Deux sociétés de capital de risque américaines viennent d’y investir. La compagnie a un contrat de 25 ans avec Edmonton pour la transformation de déchets domestiques en biocarburant. Beaucoup de municipalités, qui discutent avec Enerkem, n’attendent que cette technologie verte fasse ses preuves (voir Une municipalité d’ici sur les rangs).

On sait déjà que l’éthanol cellulosique contribue à la réduction des gaz à effet de serre en utilisant des matières premières qui produiraient du méthane lors de leur enfouissement et en se substituant, dans les voitures, au pétrole.

L’idée n’est pas totalement originale, le Japon et le Suède ont une expertise en la matière, mais le procédé d’Enerkem est plus écologique, puisqu’il utilise une approche thermochimique. L’usine sera autosuffisante sur le plan énergétique, en prélevant l’énergie à même le processus de transformation des déchets.

à Westbury, l’usine s’est installée à côté d’une scierie qui débite les poteaux électriques usagés. La scierie utilise le centre pour tailler des madriers, le reste, contaminé aux produits chimiques, est déchiqueté et acheminé dans l’usine par convoyeur. Les contaminants sont décomposés par gazéification ou neutralisés.

Cette technique de gazéification se distingue aussi par le peu d’eau qu’elle requiert en comparaison de la méthode traditionnelle de fermentation. Les matières résiduelles de l’opération servent ensuite d’agrégat pour le ciment ou la brique. Quant au CO2 qui résulte de l’opération, il est capté dans des bonbonnes pour une utilisation industrielle. Selon un rapport indépendant sur le cycle de vie, le processus global permet une réduction nette de plus de trois tonnes de CO2 par tonne de déchets traitée.

Bref, rien ne se perd, rien ne se crée.

Lors de la visite du Soleil, l’équipe de production s’affairait à régler les derniers détails de la mise en route de son usine de démonstration industrielle, d’ici les prochaines semaines.

Terrain de jeu

L’usine Westbury est la deuxième étape vers la commercialisation d’une idée développée en laboratoire ? avant la véritable usine. Il y a d’abord eu une usine pilote. Celle d’Enerkem, mise en place dans le parc industriel de Sherbrooke en 2003, sert toujours. Elle est «le terrain de jeu des ingénieurs», pour reprendre l’expression de Denis Arguin, vice-président, ingénierie et implantation de projets.

à cet endroit, le bon vieux système D fait des miracles. «On trouve nos pièces sur eBay, ça prend moins de temps à usiner et ça coûte moins cher. Les gens sont très créatifs. ça permet d’envisager des concepts complètement différents.»

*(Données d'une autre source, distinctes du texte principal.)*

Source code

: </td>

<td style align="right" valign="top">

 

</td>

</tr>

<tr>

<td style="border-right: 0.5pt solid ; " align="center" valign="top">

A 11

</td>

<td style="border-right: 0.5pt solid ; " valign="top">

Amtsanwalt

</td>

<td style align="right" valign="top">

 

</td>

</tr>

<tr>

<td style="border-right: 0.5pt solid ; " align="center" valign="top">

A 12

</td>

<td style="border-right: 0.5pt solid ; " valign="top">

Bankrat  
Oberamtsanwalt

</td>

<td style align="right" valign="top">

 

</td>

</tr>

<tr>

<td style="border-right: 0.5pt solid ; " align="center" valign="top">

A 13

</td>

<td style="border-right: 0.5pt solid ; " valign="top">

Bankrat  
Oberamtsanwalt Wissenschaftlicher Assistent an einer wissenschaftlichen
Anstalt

On peine à imaginer en arpentant ce lieu qui a une vague ressemblance avec la salle des machines d’un sous-marin que des alchimistes nouveau genre tentent de concocter le carburant de l’avenir. Et pourtant. Jusqu’à maintenant, une vingtaine de matières premières ont passé le test de la transformation ? dont des boues usées, du fumier de poulet… Depuis, on tente sans cesse de raffiner la technique pour maximiser le résultat et minimiser l’impact.

L’éthanol a mauvaise presse depuis qu’experts et écologistes ont mis en lumière que l’utilisation de certaines plantes comme le maïs causait plus de dommages qu’il ne produisait de bénéfices pour l’environnement. D’où l’engouement pour l’éthanol cellulosique, dit de «deuxième génération», comme biocarburant.

D’autant qu’une majorité s’accorde maintenant sur le fait que les véhicules hybrides, qui utilisent électricité et carburant comme mode de propulsion, s’avèrent une solution plus réaliste que l’auto électrique. Or, le procédé serait encore plus écologique si on remplaçait le pétrole, en tout ou en partie, par de l’éthanol cellulosique.

L’époque du gaspillage éhonté des ressources naturelles qui caractérise la révolution industrielle a atteint sa conclusion logique. Pour intégrer les pays émergents, la planète n’aura guère le choix de se mettre au diapason du développement durable.

Si le procédé conçu par Enerkem livre toutes les promesses, il permettra de diminuer la pression sur les sites d’enfouissement, de réduire la dépendance québécoise au pétrole et de créer des emplois verts. Il réduira aussi sensiblement les émissions de GES du secteur du transport (40 % des émissions totales au Québec). ça commence à ressembler à une vision de l’avenir.